Many, many people belief that they do have such abilities, however. Often, this power is believed to be an inherent trait rather than a learned or trained ‘skill’ – a super-intuitive capacity to directly perceive “the truth” about some other person’s life history. Believers in this imaginary power run the gamut of citizens; from the least educated to some of the most educated, from Soccer Moms & truck drivers to psychologists, psychiatrists and all manner of persons employed in other “helping professions”. Even Sigmund Freud believed that he possessed such miraculous powers…at least, in the early days of his practice.
No surprise, then, to find that Dr Michael Salter apparently believes that he possesses the power to diagnose events in other people’s life histories. In a document titled: Bearing Witness To Ritual Abuse, Salter relates that as a mere teenager he was capable of accurately diagnosing a history of sexual abuse in other people’s lives – based on…the other person’s behavioural quirks?
Salter says: “I’ve known Alex for six years. I met her when I was still a teenager, living in a student share house. We got along well, but she was private and kept to herself. I couldn’t help noticing how little she ate, how little she slept, or the hours that she spent walking at night. One day, a flatmate told me that she could hear Alex crying herself to sleep every night”.
“The next night, when Alex set out for one of her long walks, I told her I was coming with her. We were barely around the corner when I confronted her with my suspicion. I told her that I believed she’d been sexually abused. I’ve never seen anyone look so terrified. I asked her who it was, and she told me. “A group of police officers.”
Wow! An apparent correct ‘diagnosis’, and immediately validated by the other person, to boot! So now we know that being private, keeping to yourself, eating little, sleeping little and crying yourself to sleep must be infallible symptoms for a history of sexual abuse. I suppose. Or not… I was actually able to find over 100 physical ailments for which loss of appetite combined with sleeplessness could by relevant symptoms. But, whatever. Sometimes a person just magically ‘knows’, with infallible accuracy and unshakeable certainty, what events have transpired in someone else’s life – without that other person needing to disclose anything about such events – I guess. Many people believe this to be true, with genuine fanaticism.

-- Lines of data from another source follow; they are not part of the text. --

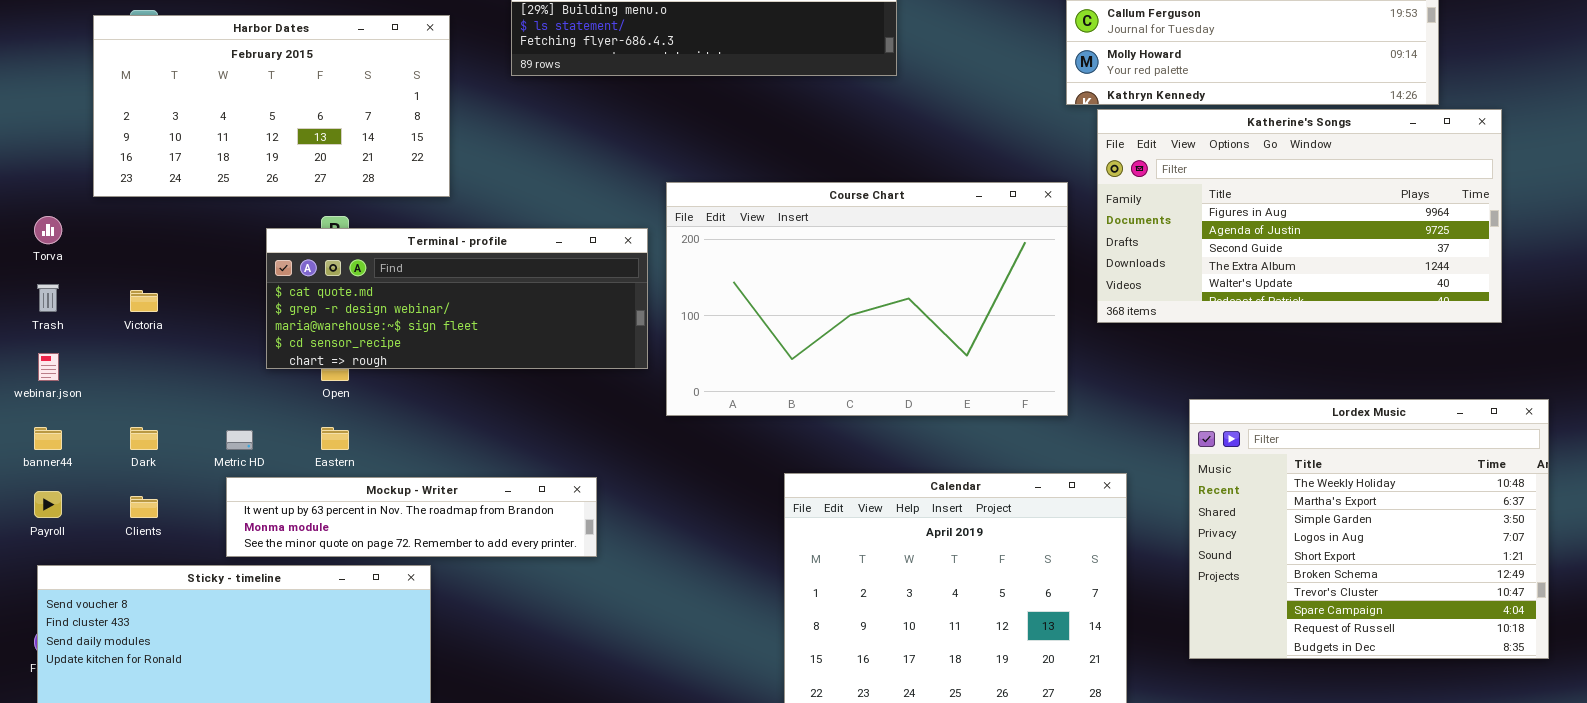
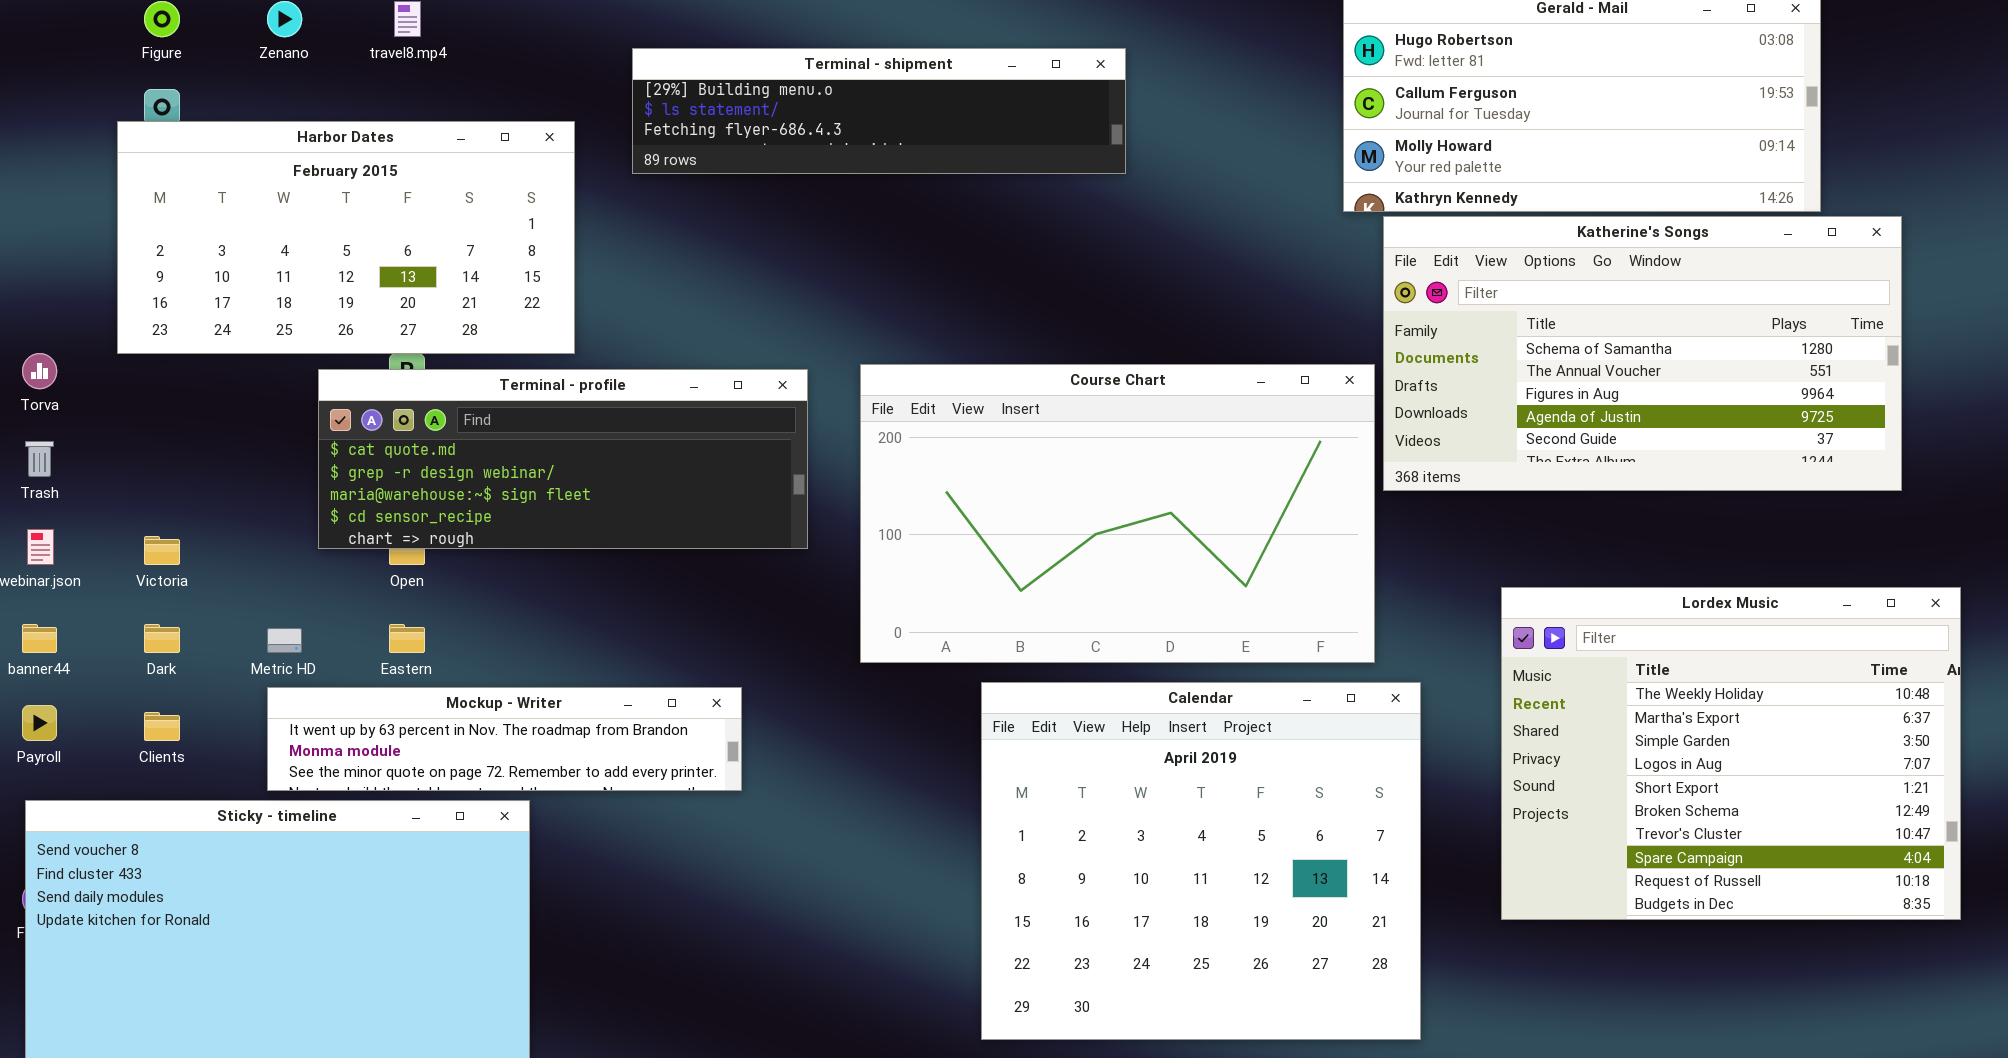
Harbor Dates: [93,15,450,197] -> [117,121,575,354], moved
Katherine's Songs: [1097,109,1502,323] -> [1383,216,1902,491], scrolled up 2 rows
Course Chart: [666,182,1068,416] -> [860,364,1375,663], moved
Victoria: [130,290,158,312] -> [144,536,180,565], moved

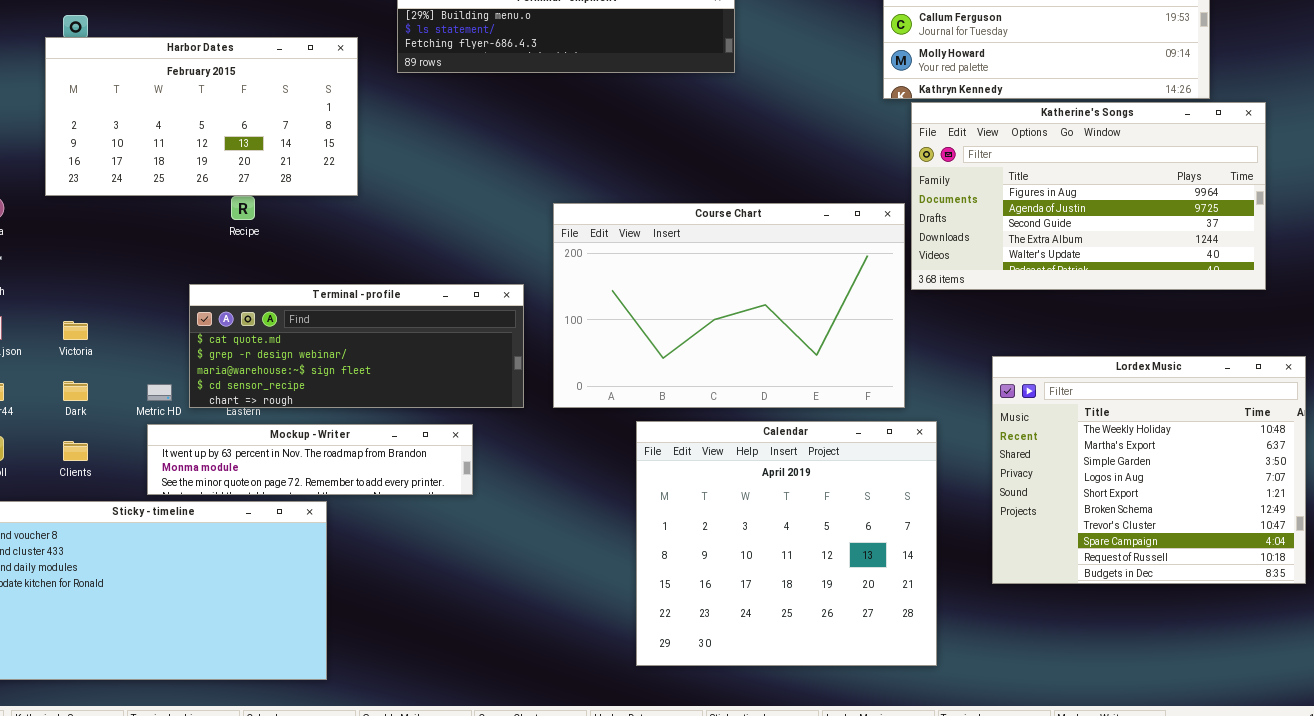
Katherine's Songs: [1383,216,1902,491] -> [911,102,1266,290], scrolled down 2 rows
Terminal - profile: [318,369,808,549] -> [189,284,524,408], moved

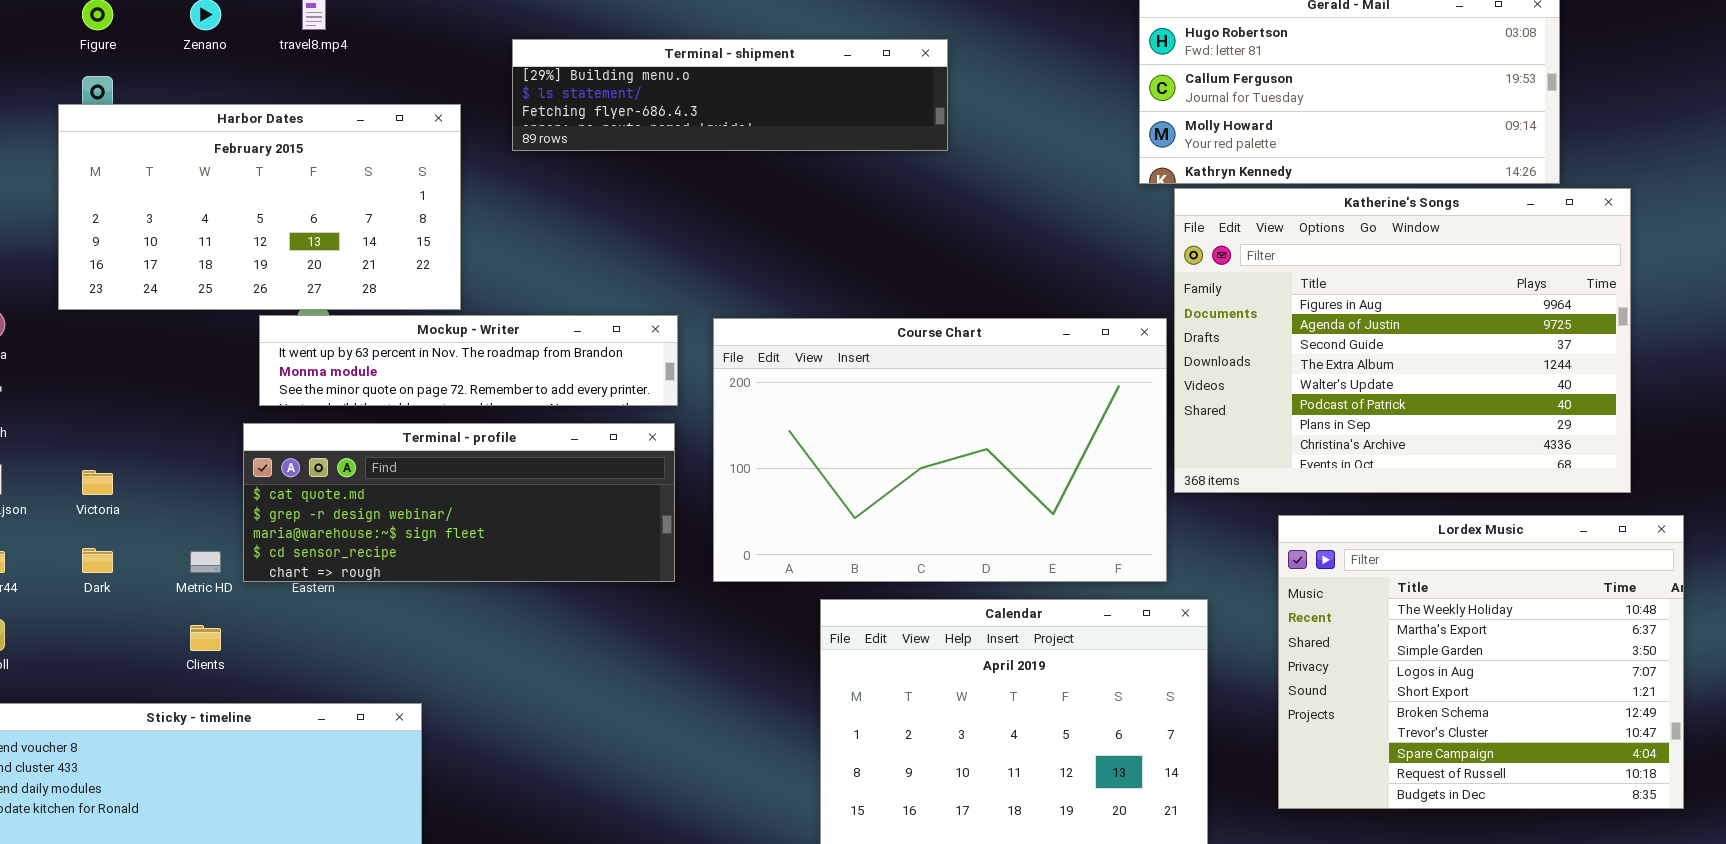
Katherine's Songs: [911,102,1266,290] -> [1174,188,1631,493], resized
Mockup - Writer: [147,424,473,495] -> [259,315,678,406], moved
Clients: [63,441,88,461] -> [190,625,221,651], moved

So, when a parent, a babysitter, neighbor, Sunday School leader, social worker, therapist, soccer coach or public health nurse experiences a sudden and soul-chilling moment of insight along the lines of: “Hey! That little boy/little girl must have been raped and tortured by a secret satanic cult operating out of their pre-school!”, that person could be capable of doing anything in pursuit of validation for their magical powers of intuitive life experience diagnosis. Including forging fraudulent ‘evidence’ intended to indicate that the child was abused, spreading false rumors, giving false evidence or false testimony, manipulating the child or other persons in the child’s life into making statements affirming the validity of the diagnosis, or even beating the child to death in a vain & desperate attempt to force the child to disclose the diagnosed “truth” – apparently. Rest in peace, Bobby Vernon.
Lies were told during the course of these early SRA allegation cases – there is no doubt of that – but the children involved were not the ones bearing responsibility for those lies.